The 2024 edition of the Venice Biennale continues to take shape. 

Kapwani Kiwanga, a multi-disciplinary artist whose research-driven projects probe the social, political, and economic histories embedded in familiar materials, will represent her home country of Canada in the prestigious show, set to open next April.

The news was announced today by the National Gallery of Canada, the institution responsible for commissioning the country’s pavilions in Venice. 

For Kiwanga, the commission caps a recent string of accomplishments that have put her among the world’s most important working artists today. The Canadian-born, Paris-based artist took home the Zurich Art Prize last year, the Prix Marcel Duchamp in 2020, and the Sobey Art Award in 2018. Recent solo shows have been mounted at the New Museum in New York, the Haus der Kunst in Munich, and the Jeu de Paume in Paris. 

Kiwanga was also included in the main show at last year’s 59th Venice Biennale, for which she contributed a new installation of semitransparent paintings and glass sculptures filled with sand. 

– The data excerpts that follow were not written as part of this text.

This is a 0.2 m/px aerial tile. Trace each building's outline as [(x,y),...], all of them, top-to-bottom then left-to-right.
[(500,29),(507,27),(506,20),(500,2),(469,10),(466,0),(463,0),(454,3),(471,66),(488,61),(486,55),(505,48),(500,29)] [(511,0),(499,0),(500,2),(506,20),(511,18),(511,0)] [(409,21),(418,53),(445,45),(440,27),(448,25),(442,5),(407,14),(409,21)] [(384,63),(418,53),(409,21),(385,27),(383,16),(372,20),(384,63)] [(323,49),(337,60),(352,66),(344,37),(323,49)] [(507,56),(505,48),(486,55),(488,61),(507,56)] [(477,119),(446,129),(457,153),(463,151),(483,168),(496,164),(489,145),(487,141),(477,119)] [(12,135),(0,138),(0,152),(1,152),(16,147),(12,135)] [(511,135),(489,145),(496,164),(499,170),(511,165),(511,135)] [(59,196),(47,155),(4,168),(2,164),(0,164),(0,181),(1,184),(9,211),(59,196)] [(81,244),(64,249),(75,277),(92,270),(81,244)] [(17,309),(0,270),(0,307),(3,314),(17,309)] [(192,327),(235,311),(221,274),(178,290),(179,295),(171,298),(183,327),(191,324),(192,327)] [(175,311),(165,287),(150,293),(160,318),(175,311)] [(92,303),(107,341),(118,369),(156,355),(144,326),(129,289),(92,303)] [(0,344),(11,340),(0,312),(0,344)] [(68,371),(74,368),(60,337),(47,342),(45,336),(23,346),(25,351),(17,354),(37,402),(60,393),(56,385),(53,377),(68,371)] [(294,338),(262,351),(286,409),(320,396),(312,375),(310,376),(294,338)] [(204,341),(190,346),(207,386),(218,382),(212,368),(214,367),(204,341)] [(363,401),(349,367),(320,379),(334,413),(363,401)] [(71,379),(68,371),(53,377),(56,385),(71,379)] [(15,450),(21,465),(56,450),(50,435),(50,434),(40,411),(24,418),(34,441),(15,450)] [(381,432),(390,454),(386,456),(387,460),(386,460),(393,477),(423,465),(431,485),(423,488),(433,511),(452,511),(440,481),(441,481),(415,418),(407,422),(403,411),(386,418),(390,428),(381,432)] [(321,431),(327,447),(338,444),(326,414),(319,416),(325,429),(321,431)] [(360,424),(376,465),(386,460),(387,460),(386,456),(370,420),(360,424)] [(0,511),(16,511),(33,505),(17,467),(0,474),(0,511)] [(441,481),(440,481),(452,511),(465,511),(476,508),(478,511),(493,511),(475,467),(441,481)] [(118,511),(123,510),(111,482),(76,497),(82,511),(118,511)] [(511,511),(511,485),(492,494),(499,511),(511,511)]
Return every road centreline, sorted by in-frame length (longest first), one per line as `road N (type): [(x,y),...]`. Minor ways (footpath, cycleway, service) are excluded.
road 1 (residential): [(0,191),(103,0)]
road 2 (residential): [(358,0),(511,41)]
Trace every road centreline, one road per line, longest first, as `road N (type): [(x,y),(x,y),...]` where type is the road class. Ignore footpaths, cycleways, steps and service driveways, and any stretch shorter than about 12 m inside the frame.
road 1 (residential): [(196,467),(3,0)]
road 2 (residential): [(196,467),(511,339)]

To make its selection, the National Gallery of Canada convened a committee of notable figures in the country’s art world, including Daisy Desrosiers, director and chief curator of the Gund Gallery at Kenyon College; Heather Igloliorte, co-director of the Indigenous Futures Research Centre; Michelle Jacques, head of exhibitions and collections and chief curator at Remai Modern; Adelina Vlas, head of curatorial affairs at the Power Plant Contemporary Art Gallery; and Tania Willard, an assistant professor at the University of British Columbia, Okanagan.

The committee’s co-chairs—Michelle LaVallee, the National Gallery’s director of Indigenous Ways and Decolonization, and Jonathan Shaughnessy, director of curatorial initiatives—noted in a joint statement that “Kiwanga’s interdisciplinary approach to art-making has received international attention for its eye-opening investigations into the structures, systems, and narratives underlying today’s power asymmetries.”

“The treatment of space for Kiwanga is an artistic gesture,” LaVallee and Shaughnessy said. “Working across sculpture, mixed-media installation and performance, her projects often pay close attention to the sites in and on which they are exhibited.” 

Kiwanga’s presentation at the biennale will be organized by Gaëtane Verna, a curator who recently departed her longtime position as director of Toronto’s Power Plant to head up the Wexner Center for the Arts at Ohio State University.

Verna praised Kiwanga’s interest in “the role of art as a catalyst for revealing and addressing alternative and often silenced, marginalized sociopolitical narratives that are part of our shared histories.”

The curator added that her work at the pavilion will be done “in continuous conversation” with the artist. 

“I look forward to supporting her in every aspect of this momentous project in which she will undoubtedly transcend the materials that she will choose to use to transform our own understandings of the world,” Verna said.

With the Venice Biennale just over a year away, participating countries have recently begun announcing plans for their pavilions. Last month, Edith Karlson and Julien Creuzet were announced as the representatives for Estonia and France, respectively, while just this week John Akomfrah was chosen for Great Britain.